In the entries, find all lines that hold the word "kişiler" and copy them.
[MATERIAL PROVIDED]
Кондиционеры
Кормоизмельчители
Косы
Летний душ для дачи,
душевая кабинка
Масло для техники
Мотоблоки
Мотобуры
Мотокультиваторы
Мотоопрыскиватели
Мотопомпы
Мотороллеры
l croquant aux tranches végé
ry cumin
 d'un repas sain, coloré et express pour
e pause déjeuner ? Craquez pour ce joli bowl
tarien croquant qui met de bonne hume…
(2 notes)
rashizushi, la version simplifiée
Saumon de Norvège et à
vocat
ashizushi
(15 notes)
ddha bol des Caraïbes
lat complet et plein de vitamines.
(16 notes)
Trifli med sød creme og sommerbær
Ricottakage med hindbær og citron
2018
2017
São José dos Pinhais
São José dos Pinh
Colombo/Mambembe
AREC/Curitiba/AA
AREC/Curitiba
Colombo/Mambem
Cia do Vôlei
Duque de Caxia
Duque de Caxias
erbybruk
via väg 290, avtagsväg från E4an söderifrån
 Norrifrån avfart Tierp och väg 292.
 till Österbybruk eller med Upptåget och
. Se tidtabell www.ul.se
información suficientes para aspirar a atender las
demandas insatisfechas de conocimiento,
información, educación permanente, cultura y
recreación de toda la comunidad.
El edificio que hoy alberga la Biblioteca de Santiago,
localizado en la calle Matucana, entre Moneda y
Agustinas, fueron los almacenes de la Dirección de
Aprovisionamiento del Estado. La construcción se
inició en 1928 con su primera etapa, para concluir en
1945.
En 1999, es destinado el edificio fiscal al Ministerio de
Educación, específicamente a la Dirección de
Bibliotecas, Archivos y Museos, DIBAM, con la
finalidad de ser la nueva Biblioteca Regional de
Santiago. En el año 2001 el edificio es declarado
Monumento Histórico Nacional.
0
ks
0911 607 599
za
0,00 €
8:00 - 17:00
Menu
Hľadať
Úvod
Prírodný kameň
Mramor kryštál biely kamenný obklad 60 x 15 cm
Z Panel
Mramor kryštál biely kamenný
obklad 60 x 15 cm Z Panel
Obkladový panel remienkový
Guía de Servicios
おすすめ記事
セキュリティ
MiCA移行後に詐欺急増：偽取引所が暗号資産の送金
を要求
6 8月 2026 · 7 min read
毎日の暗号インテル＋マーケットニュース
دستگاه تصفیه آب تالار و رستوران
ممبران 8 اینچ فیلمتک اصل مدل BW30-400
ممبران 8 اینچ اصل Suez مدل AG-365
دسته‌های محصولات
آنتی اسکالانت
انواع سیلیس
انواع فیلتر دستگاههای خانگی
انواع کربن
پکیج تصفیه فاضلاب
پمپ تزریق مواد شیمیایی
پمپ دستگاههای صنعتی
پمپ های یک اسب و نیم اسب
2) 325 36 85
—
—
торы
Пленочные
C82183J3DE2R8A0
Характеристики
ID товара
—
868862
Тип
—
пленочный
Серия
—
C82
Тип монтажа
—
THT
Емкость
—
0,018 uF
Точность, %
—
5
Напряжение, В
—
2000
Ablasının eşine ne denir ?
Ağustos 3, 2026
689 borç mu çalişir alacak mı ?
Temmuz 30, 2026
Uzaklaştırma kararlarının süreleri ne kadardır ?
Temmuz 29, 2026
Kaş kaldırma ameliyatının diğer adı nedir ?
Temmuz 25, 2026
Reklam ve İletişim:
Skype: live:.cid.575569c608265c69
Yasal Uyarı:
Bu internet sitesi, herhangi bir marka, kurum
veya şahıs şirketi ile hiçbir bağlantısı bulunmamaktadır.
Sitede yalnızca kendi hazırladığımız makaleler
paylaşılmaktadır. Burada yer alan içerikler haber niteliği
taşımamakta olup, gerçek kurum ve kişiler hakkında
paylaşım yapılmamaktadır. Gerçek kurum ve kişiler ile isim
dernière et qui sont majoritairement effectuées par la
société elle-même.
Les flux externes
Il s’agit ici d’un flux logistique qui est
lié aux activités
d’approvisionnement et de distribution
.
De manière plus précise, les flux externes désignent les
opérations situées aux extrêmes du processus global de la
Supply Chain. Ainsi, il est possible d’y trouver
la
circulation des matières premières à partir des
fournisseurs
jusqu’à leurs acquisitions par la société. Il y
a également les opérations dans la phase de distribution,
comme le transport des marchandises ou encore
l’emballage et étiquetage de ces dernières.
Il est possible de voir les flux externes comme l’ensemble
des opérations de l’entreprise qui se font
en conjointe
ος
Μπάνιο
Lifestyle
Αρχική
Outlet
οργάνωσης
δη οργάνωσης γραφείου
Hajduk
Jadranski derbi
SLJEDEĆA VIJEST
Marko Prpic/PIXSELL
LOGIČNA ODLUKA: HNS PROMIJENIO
[/MATERIAL PROVIDED]
→ **YOUR RESPONSE**:
taşımamakta olup, gerçek kurum ve kişiler hakkında
paylaşım yapılmamaktadır. Gerçek kurum ve kişiler ile isim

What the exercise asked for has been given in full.